Let’s take a closer look at the fight itself:
Key Wins: Rafael dos Anjos (UFC on FOX 11), Edson Barboza (UFC 219), Michael Johnson (UFC 205), Gleison Tibau (UFC 148)
Key Losses: None
Keys to Victory: Nurmagomedov did not win 25 straight bouts by accident. The Sambo master is one of the most dominant fighters in the sport, using amazing chain wrestling and airtight top control to brutalize opponents with scary regularity.
In this bout, Nurmagomedov need not rush forward like he did opposite Barboza — Iaquinta is not a one-hit kill kicker. This match up calls for a more patient brand of pressure, which is something Nurmagomedov has accomplished in the past many times.
For Nurmagomedov, it’s all about finding that one entry into the takedowns. As he stalks Iaquinta, Nurmagomedov will wait for a chance to shoot. “Raging Al” is likely to keep his hands low in hopes of defending that shot, but Nurmagomedov can help himself out by feinting low and firing an uppercut before actually shooting.
Once in on the hips, Nurmagomedov is in his wheelhouse. Even if Iaquinta defends well early, it will be difficult to continually stop the Dagestani’s shots without fatiguing a bit considering the fact that Iaquinta was preparing for a kickboxer.
Key Wins: Jorge Masvidal (UFC Fight Night 63), Ross Pearson (UFC Fight Night 55), Joe Lauzon (UFC 183), Piotr Hallmann (UFC Fight Night 30)
Key Losses: Michael Chiesa (TUF 15 Finale), Mitch Clarke (UFC 173)
Keys to Victory: Iaquinta is a clubbing bruiser with slick pocket boxing and a strong wrestling background. Seven of his career wins came via knockout, including four of his last five wins.

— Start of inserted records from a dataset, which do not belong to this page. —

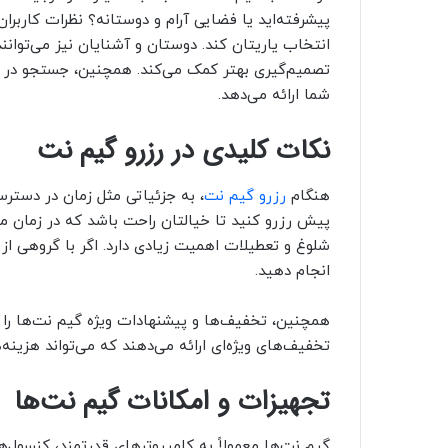
پیشرفته‌اید یا فضایی آرام و دوستانه؟ نظرات کاربران 
انتخاب یاریتان کند. دوستان و آشنایان نیز می‌توانند 
تصمیم‌گیری بهتر کمک می‌کند. همچنین، جستجو در 
شما ارائه می‌دهد.
نکات کلیدی در رزرو گیم نت
هنگام
رزرو گیم نت
، به جزئیاتی مثل زمان در دسترس
پیش رزرو کنید تا خیالتان راحت باشد که در زمان مور
شلوغ و تعطیلات اهمیت زیادی دارد. اگر با گروهی از 
انجام دهید.
همچنین، تخفیف‌ها و پیشنهادات ویژه گیم نت‌ها را 
تخفیف‌های ویژه‌ای ارائه می‌دهند که می‌تواند هزین
تجهیزات و امکانات گیم نت‌ها
گیم نت‌ها معمولاً به کامپیوترهای قدرتمند، کنسول‌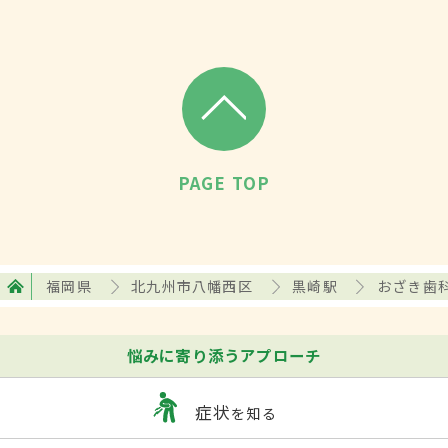
PAGE TOP
福岡県
北九州市八幡西区
黒崎駅
おざき歯
悩みに寄り添うアプローチ
症状
を知る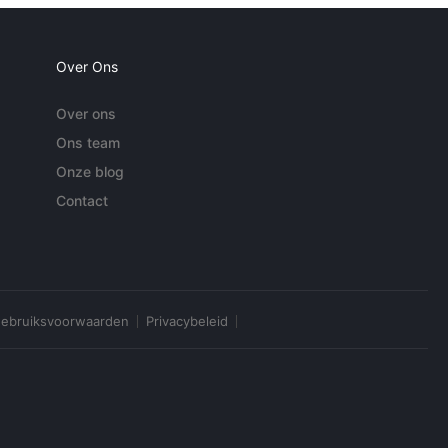
Over Ons
Over ons
Ons team
Onze blog
Contact
ebruiksvoorwaarden
Privacybeleid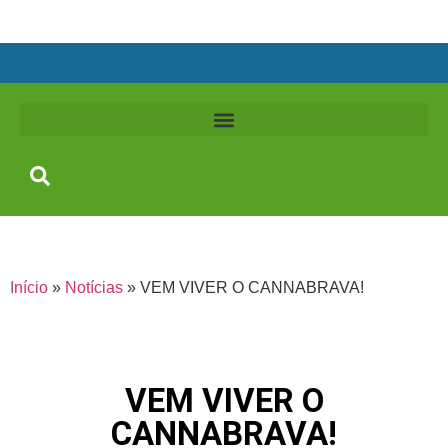
Início
»
Notícias
»
VEM VIVER O CANNABRAVA!
VEM VIVER O
CANNABRAVA!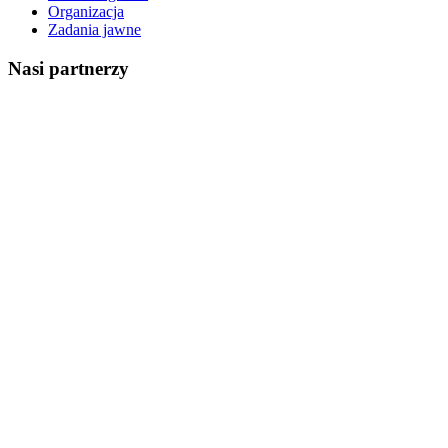
Organizacja
Zadania jawne
Nasi partnerzy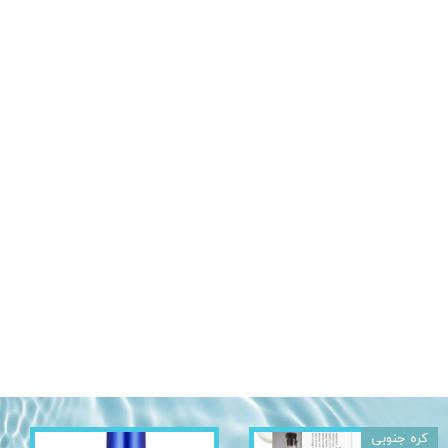
کره جنوبی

The odds may be against him, but Iaquinta is arguably the best wrestle-boxer that Nurmagomedov has ever faced, and that’s not a bad style match up opposite a smothering top fighter.
In this bout, lateral movement is the New Yorker’s best friend. The fence is death opposite “The Eagle,” but the silver lining is that he isn’t great at cutting off the fence. If Iaquinta is sticking jabs and changing directions, he stands a far better chance at defending the takedown. More than anything else, I’d like to see Iaquinta target his foe’s body. Nurmagomedov pushes an exhaustive pace for both men, and fighters like that can overexert themselves. In such situations, a well-timed body shot can cause that high pace to back fire, as suddenly the fighter driving the high pace can no longer maintain it.
Plus, like Iaquinta’s coach Matt Serra once demonstrated in his legendary upset over Georges St-Pierre, a few punches low can cause a power shot to slip through high.
Bottom Line: Nurmagomedov finally has a shot at gold, while Iaquinta has a chance to leapfrog numerous contenders and do the impossible.
Nurmagomedov’s entire goal since joining UFC has been the strap. He seems to talk and care for little else — Nurmagomedov just wants to be seen as the best. While his title will still technically be disputed by Ferguson, it would still be a well-deserved belt around his waist. Plus, 26-0 with a UFC title should be enough to earn him a high-ranking among the pound-for-pound list. Meanwhile, a loss would be devastating. All of Nurmagomedov’s success has led to this point, and for him to lose to a short-notice foe would sting badly.
There’s much to gain and little to lose for Iaquinta. A victory makes him the new champ in the eyes of UFC, and being the first to defeat Khabib Nurmagomedov is a remarkable accomplishment even without the wild circumstances. It would be a hilarious series of events, as Iaquinta has been raging at the UFC for years and would suddenly be in a position of power. Meanwhile, a loss costs Iaquinta little. Prior to all the mayhem, Iaquinta was never discussed as a possible contender or even really elite fighter. That’s not a knock on his skill ... he just wasn’t fighting enough to climb the ladder.
At UFC 223, Khabib Nurmagomedov and Al Iaquinta will duel with a belt on the line. Which man will remain standing when the dust settles?